From the text on hair loss, list every food it names as high in vitamin E.
(Document section begins)
Loss of hair is known as alopecia in medical terms. At some point in their lives, both men and women may experience hair loss. If you’re losing your hair, it could be due to stress. Continue reading to learn more about your hair’s health, whether the effects are permanent, and what you can do to encourage regrowth.
What to do?
There are many ways people can try to slow hair loss and encourage new hair growth.
Diet and nutrition
For your body’s health — and your hair — you need to eat a well-balanced, nutritious diet rich in whole foods.
While everyone should include all of the essential vitamins in a healthy diet, there are a few that are particularly important for hair growth:
● Vitamin E. This vitamin is high in antioxidants, which can help keep your scalp in good shape. Shrimp, broccoli, olive oil, spinach, and Sunflower seeds are some of the foods that are high in vitamin E.
● Vitamin B. This multivitamin complex supports a healthy metabolism, as well as skin and hair health. Dark leafy greens, beans, nuts, and avocados are all excellent sources of B vitamins.
● Vitamin C.Collagen is formed with this vitamin’s help, which is found in hair follicles and is the skin’s connective tissue. Citrus fruits, broccoli, bell peppers, and strawberries are some of the foods that contain vitamin C.
Consult your doctor about supplementation if you aren’t getting enough of these nutrients in your diet. They can go over your options with you and suggest the proper dosage for you. Without first consulting your doctor, you should never add nutritional supplements to your daily routine.
Maintaining proper hydration is also essential for overall health. Water is necessary for the adequate functioning of every cell in your body.
Aim for 15 and a half cups of water per day for men and 11 and a half cups of water per day for women. Food, water, and other beverages can all contribute to this total. Drinking eight water glasses per day is a reasonable goal, with the rest coming from your diet and other beverages.
Learning to manage your stress levels effectively can help you reduce your hair loss risk in the future. Of course, saying something is easier than putting it into action.
You may have to try several different stress-reduction techniques before you find one that works for you.
(Document section ends)
(Extracted information begins)
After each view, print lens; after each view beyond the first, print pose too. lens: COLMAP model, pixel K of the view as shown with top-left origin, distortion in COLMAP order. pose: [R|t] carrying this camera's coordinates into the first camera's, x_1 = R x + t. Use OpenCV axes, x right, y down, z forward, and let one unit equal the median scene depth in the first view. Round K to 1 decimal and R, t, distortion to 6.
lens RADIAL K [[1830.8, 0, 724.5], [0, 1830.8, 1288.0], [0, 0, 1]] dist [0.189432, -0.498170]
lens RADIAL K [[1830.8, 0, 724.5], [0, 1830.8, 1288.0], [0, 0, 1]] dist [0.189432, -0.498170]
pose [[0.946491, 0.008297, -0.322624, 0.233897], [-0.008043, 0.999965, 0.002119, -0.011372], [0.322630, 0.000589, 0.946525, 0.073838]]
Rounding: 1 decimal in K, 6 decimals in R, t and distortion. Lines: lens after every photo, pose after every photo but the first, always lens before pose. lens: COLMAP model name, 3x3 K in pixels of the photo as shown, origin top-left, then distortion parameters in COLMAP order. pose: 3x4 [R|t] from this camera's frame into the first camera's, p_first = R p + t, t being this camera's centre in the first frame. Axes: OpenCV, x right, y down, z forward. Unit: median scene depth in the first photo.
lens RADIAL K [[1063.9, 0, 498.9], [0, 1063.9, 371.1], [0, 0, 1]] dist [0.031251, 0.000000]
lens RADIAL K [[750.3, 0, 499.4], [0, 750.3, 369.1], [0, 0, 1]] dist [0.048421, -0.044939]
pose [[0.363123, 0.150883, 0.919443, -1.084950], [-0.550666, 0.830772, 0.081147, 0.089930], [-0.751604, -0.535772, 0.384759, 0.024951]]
(Extracted information ends)
▸ Solution to the exercise
Shrimp, broccoli, olive oil, spinach, and sunflower seeds.